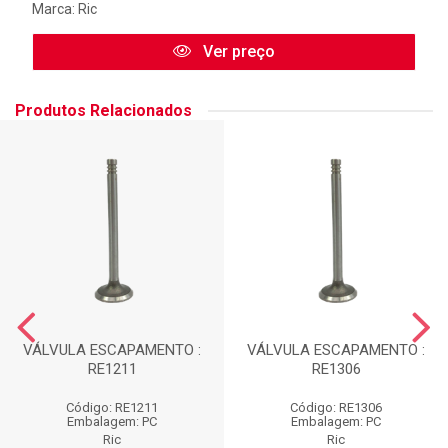
Marca:
Ric
Ver preço
Produtos Relacionados
VÁLVULA ESCAPAMENTO :
VÁLVULA ESCAPAMENTO :
RE1211
RE1306
Código: RE1211
Código: RE1306
Embalagem: PC
Embalagem: PC
Ric
Ric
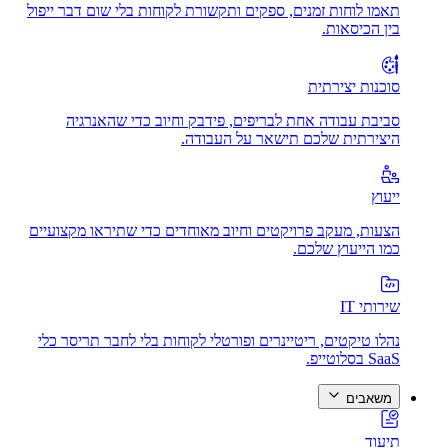
תאמו לוחות זמנים, ספקים ותקשורת לקוחות בלי שום דבר ייפול
בין הכיסאות.
סוכנות יצירתית
סביבת עבודה אחת לבריפים, פידבק וחיוב כדי שהאנרגיה
היצירתית שלכם תישאר על העבודה.
ייעוץ
הצעות, מעקב פרויקטים וחיוב מאוחדים כדי שתיראו מקצועיים
כמו הייעוץ שלכם.
שירותי IT
נהלו טיקטים, ריטיינרים ופורטלי לקוחות בלי לחבר תריסר כלי
SaaS בסלוטייפ.
משאבים
תיעוד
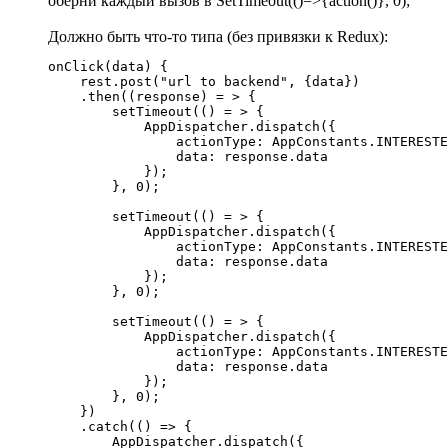
оберни каждый вызов в SetTimeout(()=>{action()}, 0);
Должно быть что-то типа (без привязки к Redux):
onClick(data) {

    rest.post("url to backend", {data})

    .then((response) = > {

        setTimeout(() = > {

            AppDispatcher.dispatch({

                actionType: AppConstants.INTERESTE
                data: response.data

            });

        }, 0);

        setTimeout(() = > {

            AppDispatcher.dispatch({

                actionType: AppConstants.INTERESTE
                data: response.data

            });

        }, 0);

        setTimeout(() = > {

            AppDispatcher.dispatch({

                actionType: AppConstants.INTERESTE
                data: response.data

            });

        }, 0);

    })

    .catch(() => {

        AppDispatcher.dispatch({
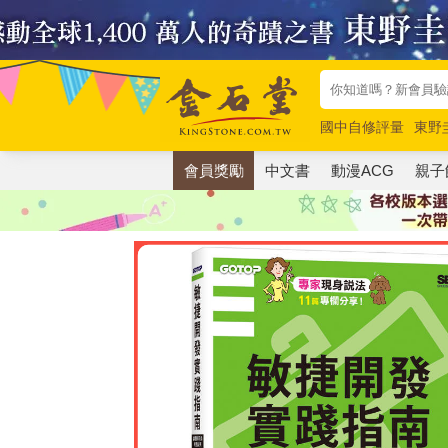
國中自修評量
東野
唯紅花綻放
奧德賽
會員獎勵
中文書
動漫ACG
親子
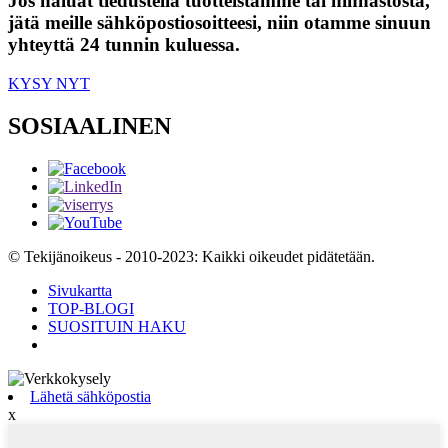
Jos haluat tiedustella tuotteistamme tai hinnastosta,
jätä meille sähköpostiosoitteesi, niin otamme sinuun
yhteyttä 24 tunnin kuluessa.
KYSY NYT
SOSIAALINEN
© Tekijänoikeus - 2010-2023: Kaikki oikeudet pidätetään.
Sivukartta
TOP-BLOGI
SUOSITUIN HAKU
Lähetä sähköpostia
x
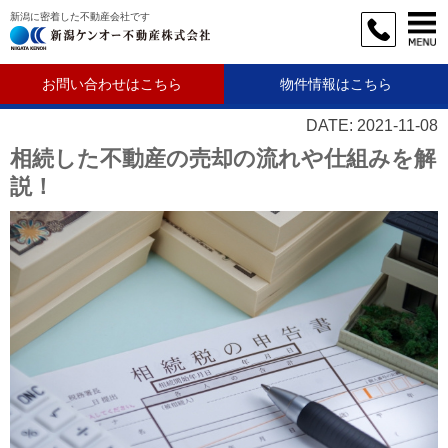
新潟に密着した不動産会社です
お問い合わせはこちら
物件情報はこちら
DATE: 2021-11-08
相続した不動産の売却の流れや仕組みを解
説！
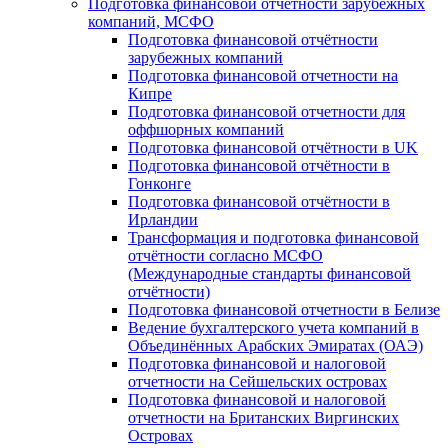
Подготовка финансовой отчётности зарубежных
компаний, МСФО
Подготовка финансовой отчётности
зарубежных компаний
Подготовка финансовой отчетности на
Кипре
Подготовка финансовой отчетности для
оффшорных компаний
Подготовка финансовой отчётности в UK
Подготовка финансовой отчётности в
Гонконге
Подготовка финансовой отчётности в
Ирландии
Трансформация и подготовка финансовой
отчётности согласно МСФО
(Международные стандарты финансовой
отчётности)
Подготовка финансовой отчетности в Белизе
Ведение бухгалтерского учета компаний в
Объединённых Арабских Эмиратах (ОАЭ)
Подготовка финансовой и налоговой
отчетности на Сейшельских островах
Подготовка финансовой и налоговой
отчетности на Британских Виргинских
Островах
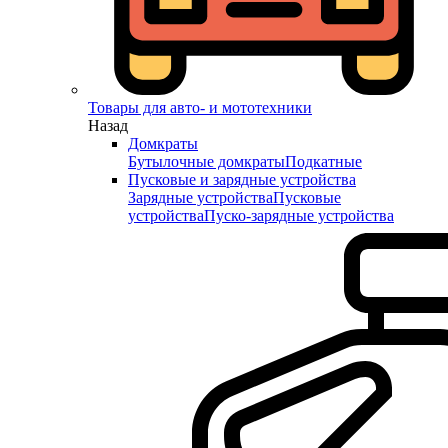
Товары для авто- и мототехники
Назад
Домкраты
Бутылочные домкраты
Подкатные
Пусковые и зарядные устройства
Зарядные устройства
Пусковые
устройства
Пуско-зарядные устройства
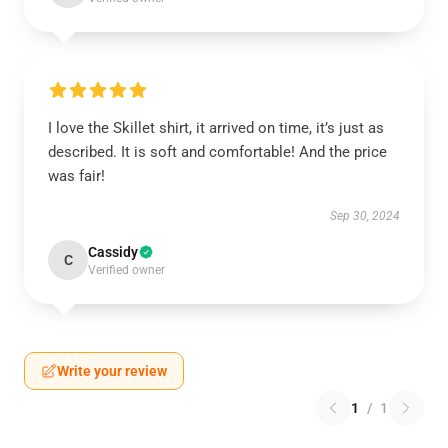
I love the Skillet shirt, it arrived on time, it’s just as
described. It is soft and comfortable! And the price
was fair!
Sep 30, 2024
Cassidy
C
Verified owner
Write your review
1
/
1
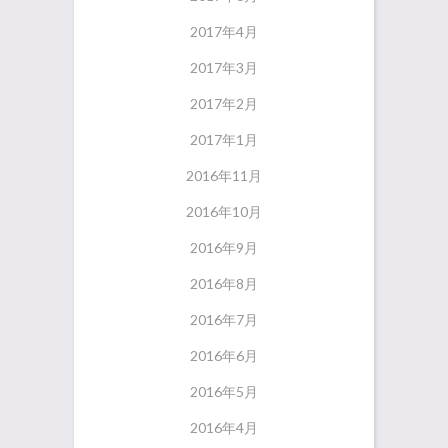
2017年4月
2017年3月
2017年2月
2017年1月
2016年11月
2016年10月
2016年9月
2016年8月
2016年7月
2016年6月
2016年5月
2016年4月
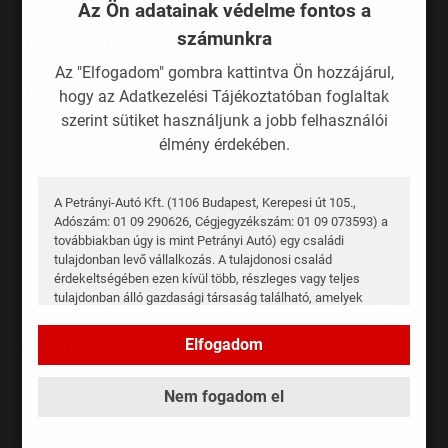
Az Ön adatainak védelme fontos a
az oldalán piros Hellcat jellel.
számunkra
Yin Yang:
karbon dupla csík, matt fekete Wrap Speed
kerekek és Pitch Black festékréteg.
Az "Elfogadom" gombra kattintva Ön hozzájárul,
Yeller:
koromfekete csoda fényes fekete
hogy az Adatkezelési Tájékoztatóban foglaltak
motorháztetővel, sárga féknyergek és szénfekete
szerint sütiket használjunk a jobb felhasználói
kerekek.
élmény érdekében.
A Petrányi-Autó Kft. (1106 Budapest, Kerepesi út 105.,
Challenger Jailbreak a V8
Adószám: 01 09 290626, Cégjegyzékszám: 01 09 073593) a
továbbiakban úgy is mint Petrányi Autó) egy családi
Petrányinál
tulajdonban levő vállalkozás. A tulajdonosi család
érdekeltségében ezen kívül több, részleges vagy teljes
A V8 Petrányi kereskedésébe januárban érkezik meg az
tulajdonban álló gazdasági társaság található, amelyek
üzleti kapcsolatban is állnak egymással, valamint a
új Dodge Challenger Hellcat Redeye Jailbreak. Nézzük,
Petrányi-Autó Kft.-vel. Az így létrejött cégcsoport (a
Elfogadom
milyen lesz ez a konkrét autó, mit kell tudni róla!
továbbiakban Petrányi Csoport vagy Cégcsoport) tagjai
jelenleg az alábbiak, megjelölve fő üzleti tevékenységi
területüket is:
Nem fogadom el
A Magyarországon egyedüliként megvásárolható Dodge
NEXT AUTO Kft. – hosszú távú autóbérlés, lízing és
Challenger Hellcat Redeye Jailbreak a Brass Funky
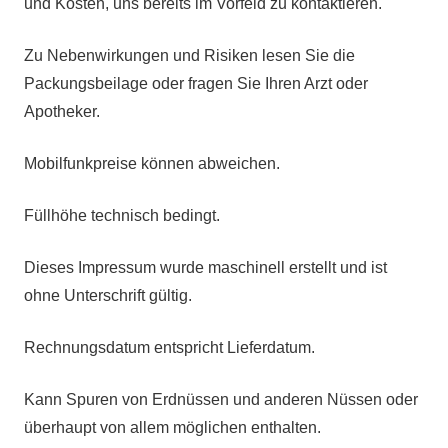
und Kosten, uns bereits im Vorfeld zu kontaktieren.
Zu Nebenwirkungen und Risiken lesen Sie die
Packungsbeilage oder fragen Sie Ihren Arzt oder
Apotheker.
Mobilfunkpreise können abweichen.
Füllhöhe technisch bedingt.
Dieses Impressum wurde maschinell erstellt und ist
ohne Unterschrift gültig.
Rechnungsdatum entspricht Lieferdatum.
Kann Spuren von Erdnüssen und anderen Nüssen oder
überhaupt von allem möglichen enthalten.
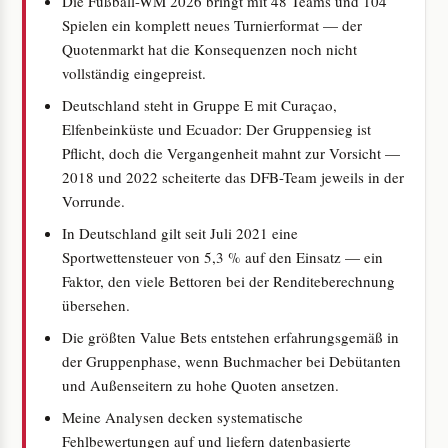
Die Fußball-WM 2026 bringt mit 48 Teams und 104
Spielen ein komplett neues Turnierformat — der
Quotenmarkt hat die Konsequenzen noch nicht
vollständig eingepreist.
Deutschland steht in Gruppe E mit Curaçao,
Elfenbeinküste und Ecuador: Der Gruppensieg ist
Pflicht, doch die Vergangenheit mahnt zur Vorsicht —
2018 und 2022 scheiterte das DFB-Team jeweils in der
Vorrunde.
In Deutschland gilt seit Juli 2021 eine
Sportwettensteuer von 5,3 % auf den Einsatz — ein
Faktor, den viele Bettoren bei der Renditeberechnung
übersehen.
Die größten Value Bets entstehen erfahrungsgemäß in
der Gruppenphase, wenn Buchmacher bei Debütanten
und Außenseitern zu hohe Quoten ansetzen.
Meine Analysen decken systematische
Fehlbewertungen auf und liefern datenbasierte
★ ★ ★ ★
### Activity
Every line of the listing above is to be set down verbatim, without the pictures.

### Result of the exercise
Marca:
Ric
Ver preço
Produtos Relacionados
VÁLVULA ESCAPAMENTO :
VÁLVULA ESCAPAMENTO :
RE1211
RE1306
Código: RE1211
Código: RE1306
Embalagem: PC
Embalagem: PC
Ric
Ric
תאמו לוחות זמנים, ספקים ותקשורת לקוחות בלי שום דבר ייפול
בין הכיסאות.
סוכנות יצירתית
סביבת עבודה אחת לבריפים, פידבק וחיוב כדי שהאנרגיה
היצירתית שלכם תישאר על העבודה.
ייעוץ
הצעות, מעקב פרויקטים וחיוב מאוחדים כדי שתיראו מקצועיים
כמו הייעוץ שלכם.
שירותי IT
נהלו טיקטים, ריטיינרים ופורטלי לקוחות בלי לחבר תריסר כלי
SaaS בסלוטייפ.
משאבים
תיעוד
оберни каждый вызов в SetTimeout(()=>{action()}, 0);
Должно быть что-то типа (без привязки к Redux):
onClick(data) {

    rest.post("url to backend", {data})

    .then((response) = > {

        setTimeout(() = > {

            AppDispatcher.dispatch({

                actionType: AppConstants.INTERESTE
                data: response.data

            });

        }, 0);

        setTimeout(() = > {

            AppDispatcher.dispatch({

                actionType: AppConstants.INTERESTE
                data: response.data

            });

        }, 0);

        setTimeout(() = > {

            AppDispatcher.dispatch({

                actionType: AppConstants.INTERESTE
                data: response.data

            });

        }, 0);

    })

    .catch(() => {

        AppDispatcher.dispatch({
國中自修評量
東野
唯紅花綻放
奧德賽
會員獎勵
中文書
動漫ACG
親子
Jos haluat tiedustella tuotteistamme tai hinnastosta,
jätä meille sähköpostiosoitteesi, niin otamme sinuun
yhteyttä 24 tunnin kuluessa.
KYSY NYT
SOSIAALINEN
© Tekijänoikeus - 2010-2023: Kaikki oikeudet pidätetään.
Sivukartta
TOP-BLOGI
SUOSITUIN HAKU
Lähetä sähköpostia
x
新潟に密着した不動産会社です
お問い合わせはこちら
物件情報はこちら
DATE: 2021-11-08
相続した不動産の売却の流れや仕組みを解
説！
Подготовка финансовой отчётности зарубежных
компаний, МСФО
Подготовка финансовой отчётности
зарубежных компаний
Подготовка финансовой отчетности на
Кипре
Подготовка финансовой отчетности для
оффшорных компаний
Подготовка финансовой отчётности в UK
Подготовка финансовой отчётности в
Гонконге
Подготовка финансовой отчётности в
Ирландии
Трансформация и подготовка финансовой
отчётности согласно МСФО
(Международные стандарты финансовой
отчётности)
Подготовка финансовой отчетности в Белизе
Ведение бухгалтерского учета компаний в
Объединённых Арабских Эмиратах (ОАЭ)
Подготовка финансовой и налоговой
отчетности на Сейшельских островах
Подготовка финансовой и налоговой
отчетности на Британских Виргинских
Островах
Товары для авто- и мототехники
Назад
Домкраты
Бутылочные домкраты
Подкатные
Пусковые и зарядные устройства
Зарядные устройства
Пусковые
устройства
Пуско-зарядные устройства
I love the Skillet shirt, it arrived on time, it’s just as
described. It is soft and comfortable! And the price
was fair!
Sep 30, 2024
Cassidy
C
Verified owner
Write your review
1
/
1
2017年4月
2017年3月
2017年2月
2017年1月
2016年11月
2016年10月
2016年9月
2016年8月
2016年7月
2016年6月
2016年5月
2016年4月
Az Ön adatainak védelme fontos a
az oldalán piros Hellcat jellel.
számunkra
Yin Yang:
karbon dupla csík, matt fekete Wrap Speed
kerekek és Pitch Black festékréteg.
Az "Elfogadom" gombra kattintva Ön hozzájárul,
Yeller:
koromfekete csoda fényes fekete
hogy az Adatkezelési Tájékoztatóban foglaltak
motorháztetővel, sárga féknyergek és szénfekete
szerint sütiket használjunk a jobb felhasználói
kerekek.
élmény érdekében.
A Petrányi-Autó Kft. (1106 Budapest, Kerepesi út 105.,
Challenger Jailbreak a V8
Adószám: 01 09 290626, Cégjegyzékszám: 01 09 073593) a
továbbiakban úgy is mint Petrányi Autó) egy családi
Petrányinál
tulajdonban levő vállalkozás. A tulajdonosi család
érdekeltségében ezen kívül több, részleges vagy teljes
A V8 Petrányi kereskedésébe januárban érkezik meg az
tulajdonban álló gazdasági társaság található, amelyek
üzleti kapcsolatban is állnak egymással, valamint a
új Dodge Challenger Hellcat Redeye Jailbreak. Nézzük,
Petrányi-Autó Kft.-vel. Az így létrejött cégcsoport (a
Elfogadom
milyen lesz ez a konkrét autó, mit kell tudni róla!
továbbiakban Petrányi Csoport vagy Cégcsoport) tagjai
jelenleg az alábbiak, megjelölve fő üzleti tevékenységi
területüket is:
Nem fogadom el
A Magyarországon egyedüliként megvásárolható Dodge
NEXT AUTO Kft. – hosszú távú autóbérlés, lízing és
Challenger Hellcat Redeye Jailbreak a Brass Funky
und Kosten, uns bereits im Vorfeld zu kontaktieren.
Zu Nebenwirkungen und Risiken lesen Sie die
Packungsbeilage oder fragen Sie Ihren Arzt oder
Apotheker.
Mobilfunkpreise können abweichen.
Füllhöhe technisch bedingt.
Dieses Impressum wurde maschinell erstellt und ist
ohne Unterschrift gültig.
Rechnungsdatum entspricht Lieferdatum.
Kann Spuren von Erdnüssen und anderen Nüssen oder
überhaupt von allem möglichen enthalten.
Die Fußball-WM 2026 bringt mit 48 Teams und 104
Spielen ein komplett neues Turnierformat — der
Quotenmarkt hat die Konsequenzen noch nicht
vollständig eingepreist.
Deutschland steht in Gruppe E mit Curaçao,
Elfenbeinküste und Ecuador: Der Gruppensieg ist
Pflicht, doch die Vergangenheit mahnt zur Vorsicht —
2018 und 2022 scheiterte das DFB-Team jeweils in der
Vorrunde.
In Deutschland gilt seit Juli 2021 eine
Sportwettensteuer von 5,3 % auf den Einsatz — ein
Faktor, den viele Bettoren bei der Renditeberechnung
übersehen.
Die größten Value Bets entstehen erfahrungsgemäß in
der Gruppenphase, wenn Buchmacher bei Debütanten
und Außenseitern zu hohe Quoten ansetzen.
Meine Analysen decken systematische
Fehlbewertungen auf und liefern datenbasierte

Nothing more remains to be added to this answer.